Provided entries start

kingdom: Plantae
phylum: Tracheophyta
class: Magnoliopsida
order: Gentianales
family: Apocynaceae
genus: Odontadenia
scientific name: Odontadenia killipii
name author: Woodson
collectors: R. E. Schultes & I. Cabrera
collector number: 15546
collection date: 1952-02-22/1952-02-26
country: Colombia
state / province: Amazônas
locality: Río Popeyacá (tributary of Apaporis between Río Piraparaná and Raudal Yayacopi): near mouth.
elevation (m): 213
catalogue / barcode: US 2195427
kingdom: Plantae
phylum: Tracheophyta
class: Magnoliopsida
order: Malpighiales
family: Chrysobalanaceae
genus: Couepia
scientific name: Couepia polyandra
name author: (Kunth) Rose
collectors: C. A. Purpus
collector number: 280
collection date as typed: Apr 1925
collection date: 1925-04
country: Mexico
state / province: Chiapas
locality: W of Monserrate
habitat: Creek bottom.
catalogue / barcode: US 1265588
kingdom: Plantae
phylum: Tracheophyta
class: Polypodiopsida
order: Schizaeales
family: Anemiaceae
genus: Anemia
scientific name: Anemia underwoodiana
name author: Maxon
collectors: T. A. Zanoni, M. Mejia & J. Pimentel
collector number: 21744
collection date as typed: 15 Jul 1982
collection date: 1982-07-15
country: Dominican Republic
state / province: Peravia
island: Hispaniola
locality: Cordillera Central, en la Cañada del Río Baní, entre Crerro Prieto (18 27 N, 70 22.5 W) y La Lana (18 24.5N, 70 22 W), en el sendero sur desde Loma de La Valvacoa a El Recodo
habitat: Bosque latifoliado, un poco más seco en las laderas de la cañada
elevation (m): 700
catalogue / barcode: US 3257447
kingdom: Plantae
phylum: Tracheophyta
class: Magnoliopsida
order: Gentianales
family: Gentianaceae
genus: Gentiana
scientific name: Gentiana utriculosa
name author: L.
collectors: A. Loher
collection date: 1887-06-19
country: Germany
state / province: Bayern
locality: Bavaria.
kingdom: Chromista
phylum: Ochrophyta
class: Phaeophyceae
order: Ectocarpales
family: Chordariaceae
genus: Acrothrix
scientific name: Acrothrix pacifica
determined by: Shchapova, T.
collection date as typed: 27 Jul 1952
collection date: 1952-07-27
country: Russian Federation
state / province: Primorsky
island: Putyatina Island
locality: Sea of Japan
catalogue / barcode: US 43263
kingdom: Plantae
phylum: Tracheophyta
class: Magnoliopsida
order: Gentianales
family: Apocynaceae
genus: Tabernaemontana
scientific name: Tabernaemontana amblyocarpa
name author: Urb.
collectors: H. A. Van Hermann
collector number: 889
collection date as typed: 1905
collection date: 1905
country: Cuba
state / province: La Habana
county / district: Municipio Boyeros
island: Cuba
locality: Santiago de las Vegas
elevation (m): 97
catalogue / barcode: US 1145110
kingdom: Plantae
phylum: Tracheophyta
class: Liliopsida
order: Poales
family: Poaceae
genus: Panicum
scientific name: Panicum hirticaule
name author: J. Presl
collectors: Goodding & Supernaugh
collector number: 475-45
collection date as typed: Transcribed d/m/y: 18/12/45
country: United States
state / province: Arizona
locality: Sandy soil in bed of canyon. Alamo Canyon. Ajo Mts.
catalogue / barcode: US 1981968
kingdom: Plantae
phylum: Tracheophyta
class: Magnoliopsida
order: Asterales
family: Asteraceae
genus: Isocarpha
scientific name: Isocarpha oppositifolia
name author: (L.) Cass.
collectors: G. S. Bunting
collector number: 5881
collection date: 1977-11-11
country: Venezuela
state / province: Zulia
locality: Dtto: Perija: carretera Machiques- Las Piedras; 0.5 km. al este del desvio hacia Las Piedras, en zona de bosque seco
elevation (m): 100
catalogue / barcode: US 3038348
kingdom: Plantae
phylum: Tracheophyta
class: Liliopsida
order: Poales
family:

Provided entries end

Problem to solve: Reproduce the lines between the one holding "collection date: 1887-06-19" and the one holding "island: Putyatina Island", inclusive, substituting "nation" for every "country" and keeping everything else unchanged.

In response:
collection date: 1887-06-19
nation: Germany
state / province: Bayern
locality: Bavaria.
kingdom: Chromista
phylum: Ochrophyta
class: Phaeophyceae
order: Ectocarpales
family: Chordariaceae
genus: Acrothrix
scientific name: Acrothrix pacifica
determined by: Shchapova, T.
collection date as typed: 27 Jul 1952
collection date: 1952-07-27
nation: Russian Federation
state / province: Primorsky
island: Putyatina Island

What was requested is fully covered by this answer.